Start of PAGE TEXT

As a teacher I also had some time in the summer or on weekends – my son had some interesting child care situations. So there are many paintings of my yard. I began to garden in earnest and built three very small ponds with aquatic plants – some of them liberated from ponds upstate - goldfish from the pet store, and some mail order frogs I got as tadpoles. I very much loved my yard and garden and spending hours outside painting was wonderful.
I left NYC and got divorced. My son and I moved to Seattle in 1995 and stayed with my mom for the first year. The next school year I got a job in Snoqualmie teaching art and math in the high school. I stayed there for 22 years, mostly teaching art. My son grew up eventually getting married and going to graduate school in History of Science.
In the mean time I painted here and there – but not a lot. I did continue to shoot skeet – but only for the first few years - it became far too costly and time consuming. I did have the satisfaction of showing up at a small town gun club and beating all the local men at one time. I learned to fly fish in my own way in the Snoqualmie River – and how to find my way around taking my small Ford up logging roads and wondering where I could get access. Most summers I was on my own since my son went to visit with his father in Michigan.
But I spent most of my time teaching school and making a home for my son and spending time with my mom and old friends. This whole process of creating a home takes a lot of time and effort – I don’t know if we give ourselves enough credit for the work we do in order to keep ourselves sheltered, clothed and fed.
At school, I was surprised that my teaching assignment turned out to be mostly ceramics – I knew very little about it when I began teaching it – but over time I learned a lot and got to very much love working with clay. Since I could work that into my work schedule I began to focus on making forms to paint on. Still, a number of paintings continued to slowly get made.

End of PAGE TEXT
Start of DATA RECORDS

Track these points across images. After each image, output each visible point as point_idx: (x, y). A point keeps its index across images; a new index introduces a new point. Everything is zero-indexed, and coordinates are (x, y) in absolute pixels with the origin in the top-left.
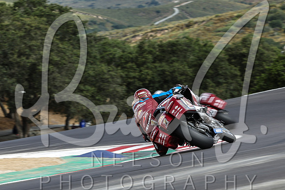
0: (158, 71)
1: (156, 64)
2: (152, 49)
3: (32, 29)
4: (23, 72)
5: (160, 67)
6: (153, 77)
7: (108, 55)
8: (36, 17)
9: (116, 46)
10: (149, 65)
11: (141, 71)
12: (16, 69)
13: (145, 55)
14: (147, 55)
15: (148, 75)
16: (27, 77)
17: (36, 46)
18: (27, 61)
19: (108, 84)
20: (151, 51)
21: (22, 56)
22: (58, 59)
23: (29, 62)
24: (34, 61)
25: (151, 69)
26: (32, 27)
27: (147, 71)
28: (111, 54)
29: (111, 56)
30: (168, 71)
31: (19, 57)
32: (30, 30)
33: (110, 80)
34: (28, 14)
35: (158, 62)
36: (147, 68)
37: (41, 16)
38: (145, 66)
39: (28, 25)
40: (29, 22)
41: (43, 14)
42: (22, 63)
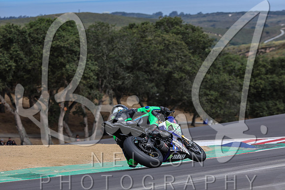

End of DATA RECORDS

EXERCISE INSTRUCTIONS -
**a)** According to the memoir excerpt, how many years did the writer stay at the Snoqualmie job?
**b)** Print the point-tracking listing line for line, leaving out the pictures.

RESULTS -
**a)** 22 years.

**b)**
Track these points across images. After each image, output each visible point as point_idx: (x, y). A point keeps its index across images; a new index introduces a new point. Everything is zero-indexed, and coordinates are (x, y) in absolute pixels with the origin in the top-left.
0: (158, 71)
1: (156, 64)
2: (152, 49)
3: (32, 29)
4: (23, 72)
5: (160, 67)
6: (153, 77)
7: (108, 55)
8: (36, 17)
9: (116, 46)
10: (149, 65)
11: (141, 71)
12: (16, 69)
13: (145, 55)
14: (147, 55)
15: (148, 75)
16: (27, 77)
17: (36, 46)
18: (27, 61)
19: (108, 84)
20: (151, 51)
21: (22, 56)
22: (58, 59)
23: (29, 62)
24: (34, 61)
25: (151, 69)
26: (32, 27)
27: (147, 71)
28: (111, 54)
29: (111, 56)
30: (168, 71)
31: (19, 57)
32: (30, 30)
33: (110, 80)
34: (28, 14)
35: (158, 62)
36: (147, 68)
37: (41, 16)
38: (145, 66)
39: (28, 25)
40: (29, 22)
41: (43, 14)
42: (22, 63)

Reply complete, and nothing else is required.